Brice saw what was about to happen, and tried shouting out, but nothing could stop the big man’s charge. Weighing more than three hundred pounds, the prodigious Wood struck the window at the far end, moving at an impressive clip for his size. Momentum carried all of his girth into the pane, which didn’t shatter. Instead, the whole window popped free and fell away.
Brice ran to the end of the hall, listening to Wood’s scream fade with distance, and then, all at once, it was cut silent with a loud smack. Moving fast, Brice nearly fell out of the window himself, but he caught the frame and clung to it, looking down. Wood’s body, fifteen stories below, appeared wider than before, a pool of dark red slowly seeping out. But the gore wasn’t what held his attention, it was the man’s bulging head. With a crack audible from fifteen floors up, Wood’s head split open and burst. But it wasn’t a brain that emerged. It was a scrabbling, still growing Tsuchi. The creature, smaller than the one that birthed it, perhaps because it had been implanted in the man’s head, rather than his soft gut, stumbled to the side, found its footing and then scrambled inside the open cargo door that led inside Building-K, the 200,000-square-foot morgue.
Working the phone, Brice quickly triggered the bay door to close, and then he locked down the rest of the massive building. Next he redirected security, and unlocked his own floor. The Tsuchi had to be caught or destroyed at all costs. He took consolation in the fact that the BlackGuard were scheduled to return soon, and that the Tsuchi required living hosts to multiply. Looking down at the massive morgue, Brice shook his head and thought, thank God for that.
9
Hawkins and I survived the blast beneath the water, but nearly drowned as a result. It took some last-second teamwork to escape the torrent of water pouring over us—water that had gotten hot enough to burn—but we survived. And from what I saw, we were the only survivors inside a square mile. The mysterious DARPA hit squad had done their job. But did they do it well enough?
So far, it seems that way. Hawkins found no traces of the things, and there hadn’t been any more reported sightings. We almost got cooked, but we also got lucky.
Not that you’d be able to tell by talking to Hawkins. While I’m feeling happy to be alive and not the proud father of three baby-killing machines, he’s upset that the DARPA guys got away. Stopping the BFSs, or Tsuchis, was our primary goal, but Hawkins wanted more. He wanted a lead. But it seems that our only lead is cracked, waterlogged and lacking in clues.
“So you’re telling me they’re useless?” Hawkins says, pacing in front of the long window back at the Crow’s Nest. The view looks out on Beverly-Salem Harbor, which is now under repair. Two years ago, Nemesis, on her way to Boston, made a pit stop in the harbor, decimating the area with a fiery detonation matching the power of the cluster bombs dropped on the Tillamook State Forest. A year later, Nemesis returned, this time with Maigo’s consciousness at the forefront, battling a smaller Kaiju named Scrion, and protecting me. The view outside the window now is blessedly clear and calm.

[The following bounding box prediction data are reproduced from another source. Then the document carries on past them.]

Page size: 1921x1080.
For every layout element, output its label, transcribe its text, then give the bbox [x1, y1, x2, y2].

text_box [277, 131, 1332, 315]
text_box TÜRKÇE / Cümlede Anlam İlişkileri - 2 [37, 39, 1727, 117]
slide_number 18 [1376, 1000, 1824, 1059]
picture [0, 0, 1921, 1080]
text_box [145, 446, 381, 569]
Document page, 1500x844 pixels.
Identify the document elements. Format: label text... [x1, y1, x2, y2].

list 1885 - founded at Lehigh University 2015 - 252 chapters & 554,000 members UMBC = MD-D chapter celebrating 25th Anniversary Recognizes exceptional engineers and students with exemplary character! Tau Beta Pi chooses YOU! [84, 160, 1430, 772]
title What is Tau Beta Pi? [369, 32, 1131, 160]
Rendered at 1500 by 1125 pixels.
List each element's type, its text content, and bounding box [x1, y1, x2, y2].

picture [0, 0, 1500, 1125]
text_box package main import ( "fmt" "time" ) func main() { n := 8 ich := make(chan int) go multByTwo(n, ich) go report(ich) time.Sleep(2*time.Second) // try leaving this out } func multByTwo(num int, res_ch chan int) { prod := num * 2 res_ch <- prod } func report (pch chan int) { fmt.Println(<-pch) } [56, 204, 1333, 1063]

Can’t say the same for the view on the inside. Hawkins’s pacing is making everyone nervous. The office space is clean, each of our desks separated and the neatness contained, evidence of Cooper’s continued influence. The walls are covered in maps, with pins showing the locations of active FC-P cases, closed cases and general reports of weirdness. There is a global map specifically for Kaiju threats. It hasn’t been used in a year. There are pins showing the locations of Nemesis sightings, as well as the five Kaiju born from Nemesis Prime, all now dead, along with Nemesis. The last pin was placed in Washington D.C. A large red question mark was drawn next to it, by Maigo. She, like me, would like to know where Nemesis’s body was taken.
Two days after the battle that leveled much of the capital, also under reconstruction, Nemesis’s body simply vanished in the night. I haven’t been able to find out who took it, how they managed to move her, and where she was taken. Monster or not, Maigo came from the creature, and she did save Washington, probably the world and on a more personal note—me.
“I can’t turn them on, but I’ve never seen anything like this,” Watson says. His chubby face is flushed. He’s been intimidated by Hawkins since they first met. Hawkins is a big guy with a deep voice. Where I’m casual and chummy, he’s rugged and serious. But this is the first time Watson has seen him angry. He turns his attention away from Hawkins and back to the futuristic goggles left behind by the man known as Specter, who for some reason spared our lives. “Nobody has seen anything like this. Best guess, they’re some kind of vision-enhancing goggles. Like night vision, but something else. There’s all sorts of sensors in here, but I can’t tell what they’re for. Batteries. A transmitter.”
That perks up my ears. I take my crossed legs down from my desktop and sit up. “Transmitter?”
“Yeah,” Watson says, happy to have me in the conversation. He’s got the goggles opened up on his desk, its insides laid bare.